Видриера же продолжал:
— На этом малом такие огромные башмаки, что между носком и пальцами может поместиться по мышонку — как бы ваш котяра не клюнул на них.
Сакристан схватился за кошель так, словно то был мяч, внезапно брошенный ему. Но видя, что и поклажа его на месте и кошелек цел, он решил не остаться в долгу.
— Кто судит по себе о других, тот усомнился в способности Творца к созданию разнообразных тварей и, следовательно, рискует навлечь на себя Божий гнев — что вам, сеньор лиценциат, если только вы не сеньор мошенник, кажется, удалось.
— Поосторожней на поворотах. Лучше судить по себе о других, чем по другим о себе, ибо это значит не пользоваться чужим мнением как своим, не выдавать чужие вкусы за свои и вообще не быть бараном в стаде. Иначе говоря, судить по себе о других не только возможно, но и должно. Косвенное указание на то же содержится и в речении святого Мигеля — клянусь его ногой! — которое высечено здесь, вкруг бассейна: «Сам не делай другим того, чего не желаешь, чтобы делали тебе». Да вот и знак в подтверждение моей правоты, Божий суд, можно сказать, совершился на наших глазах: где ваш малый?
Исчезновение носильщика с вещами, предназначавшимися для сестер из монастыря Непорочного Зачатия, произошло молниеносно, сакристан поначалу даже не понял, о чем речь.
— Караул! Горе! Приснодеву нечестивцы обмишурили! — завопил он, когда до него наконец дошло, что его ободрали как липку. — Да-да, — сокрушался он, — это же надо, такое кощунство! В лице нашей благочестивой конгрегации поруганию подверглась сама Матерь Божия. Владычица наша! Излей милость на кротких овечек своих и покарай злого волка, похитившего десять штук белья, шестнадцать пар теплых чулок, ночных срачиц дюжину и селемин лиорского порошка. Теперь все достанется хулителям Господа и их шлюхам.
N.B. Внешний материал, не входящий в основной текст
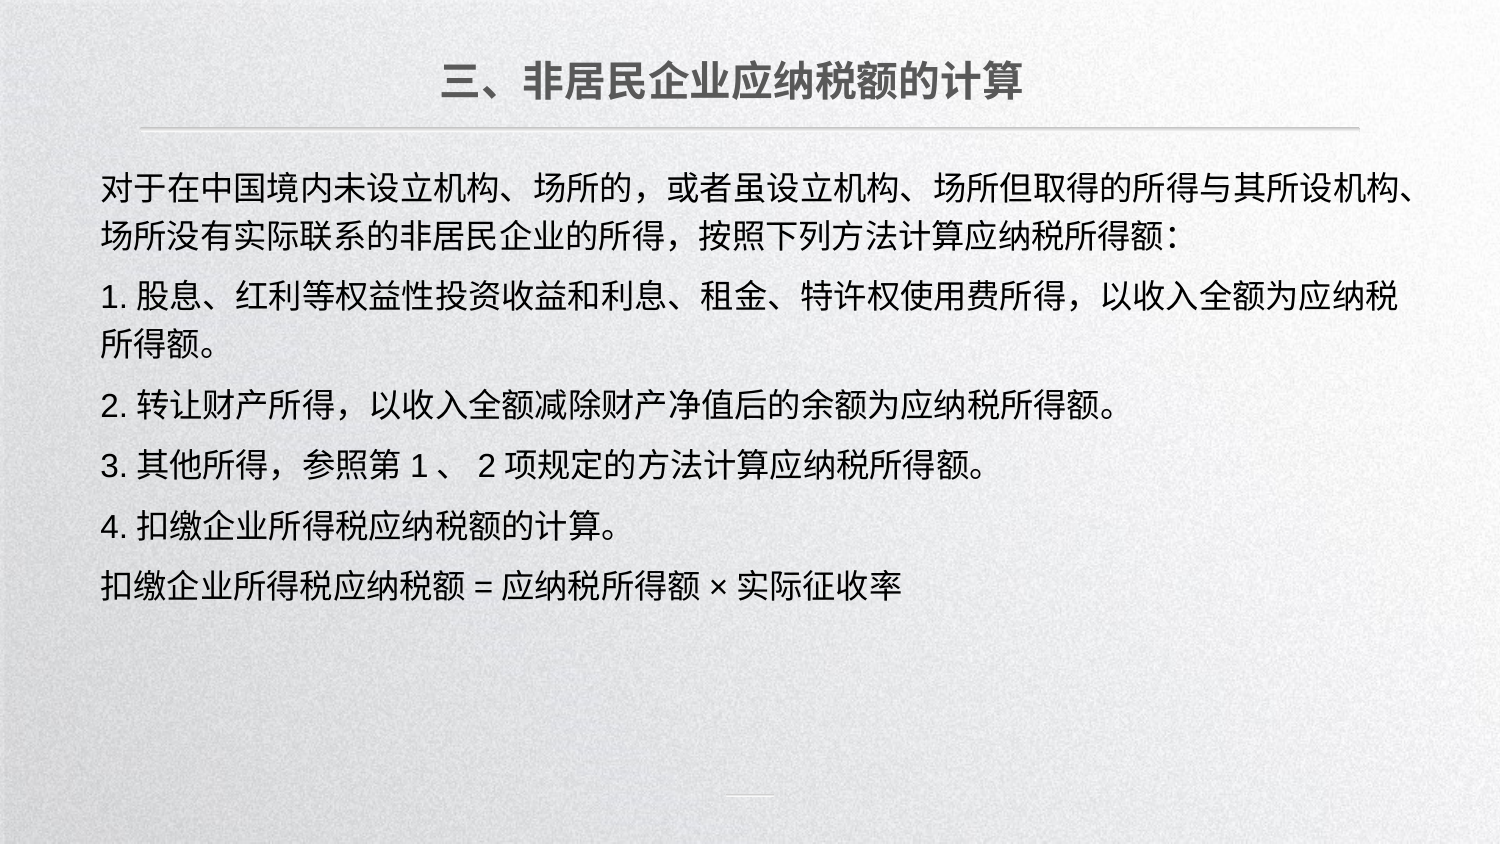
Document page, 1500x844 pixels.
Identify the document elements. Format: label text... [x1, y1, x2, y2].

text_box 三、非居民企业应纳税额的计算 [425, 49, 1038, 111]
text_box 对于在中国境内未设立机构、场所的，或者虽设立机构、场所但取得的所得与其所设机构、场所没有实际联系的非居民企业的所得，按照下列方法计算应纳税所得额： 1.股息、红利等权益性投资收益和利息、租金、特许权使用费所得，以收入全额为应纳税所得额。 2.转让财产所得，以收入全额减除财产净值后的余额为应纳税所得额。 3.其他所得，参照第1、2项规定的方法计算应纳税所得额。 4.扣缴企业所得税应纳税额的计算。 扣缴企业所得税应纳税额=应纳税所得额×实际征收率 [100, 159, 1400, 666]
picture [0, 0, 1500, 844]
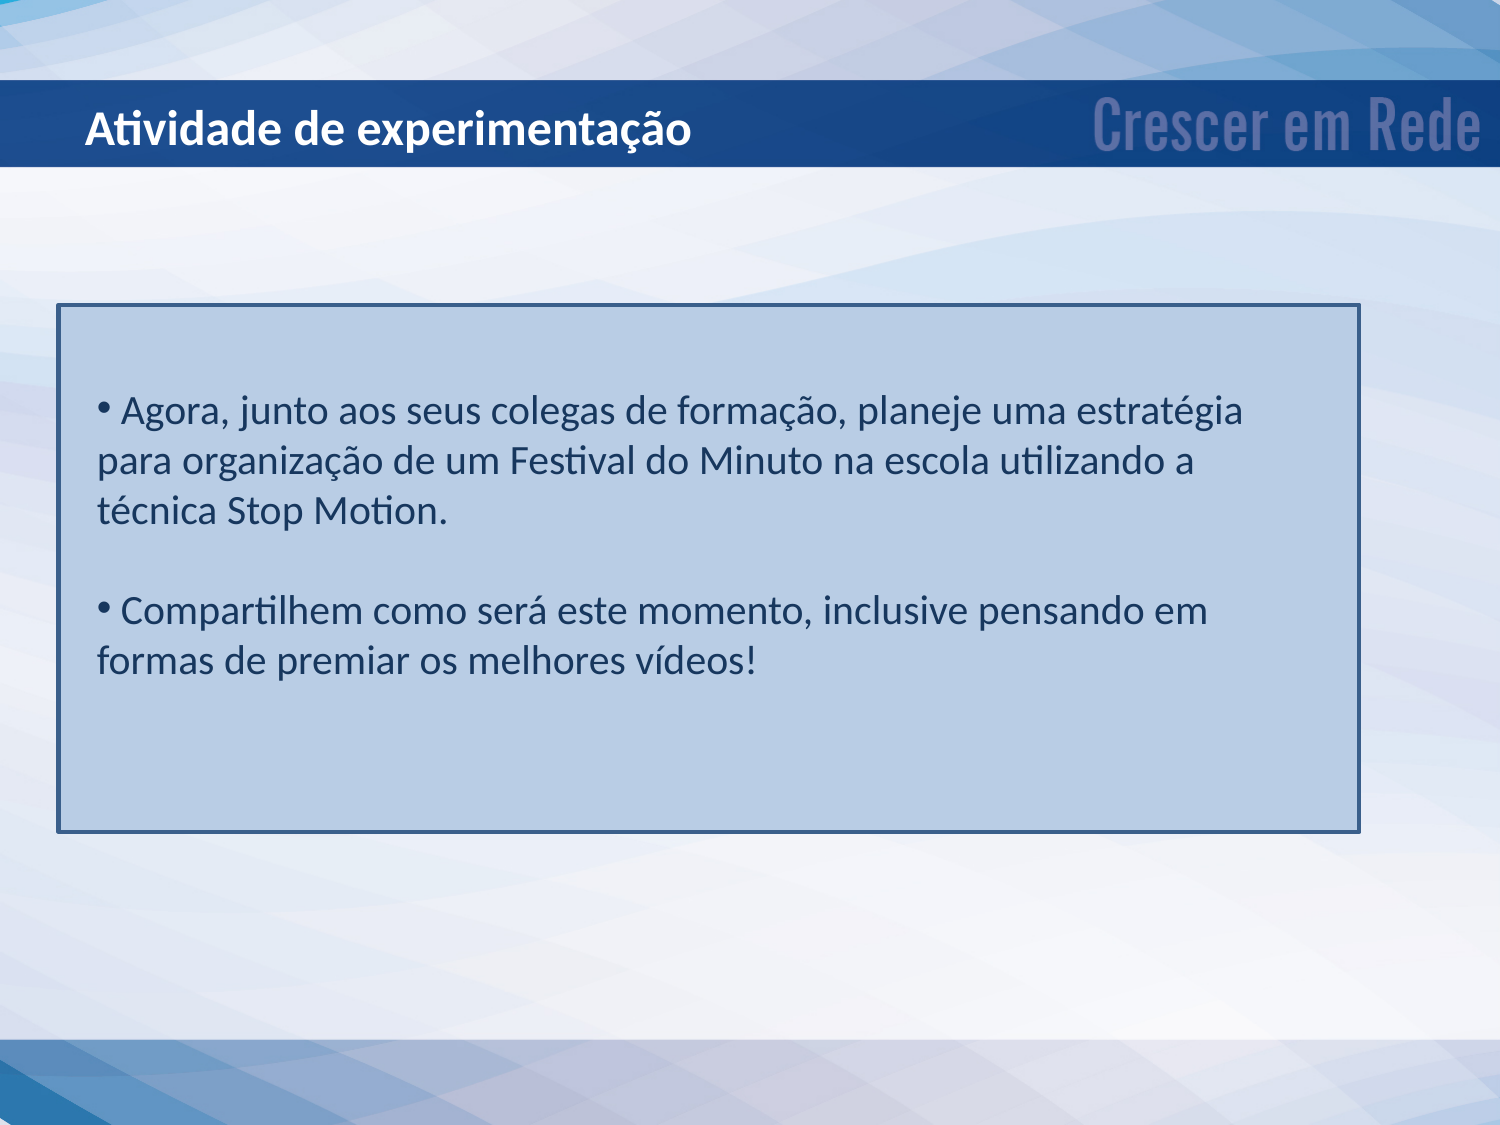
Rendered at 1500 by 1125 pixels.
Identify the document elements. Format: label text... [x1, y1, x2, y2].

picture [0, 0, 1500, 1125]
text_box Agora, junto aos seus colegas de formação, planeje uma estratégia para organização de um Festival do Minuto na escola utilizando a técnica Stop Motion. Compartilhem como será este momento, inclusive pensando em formas de premiar os melhores vídeos! [82, 375, 1325, 740]
text_box Atividade de experimentação [70, 88, 1430, 163]
text_box [56, 303, 1361, 834]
— Уж это как пить дать, — отозвался Видриера.
— Что же мне делать? — проговорил убитым голосом сакристан — с которого пот лил так, что, стоял бы он на одной ноге, тогда его точно можно было бы принять за фонтан святого Мигеля. — Как же я взгляну в глаза матушке-игуменье?
— Лучше всего вашему преподобию пойти и объявить о краже через глашатая, — посоветовал Видриера.
— Да, пожалуй, это будет неплохо.
— Только смотрите, — крикнул ему вдогонку Видриера, — постарайтесь назвать точную сумму, в которую вам все эти чулочки обошлись, потому что если вы ошибетесь хоть на полушку, то в жизни не вернете своего добра, а в придачу еще лишитесь своего доброго имени.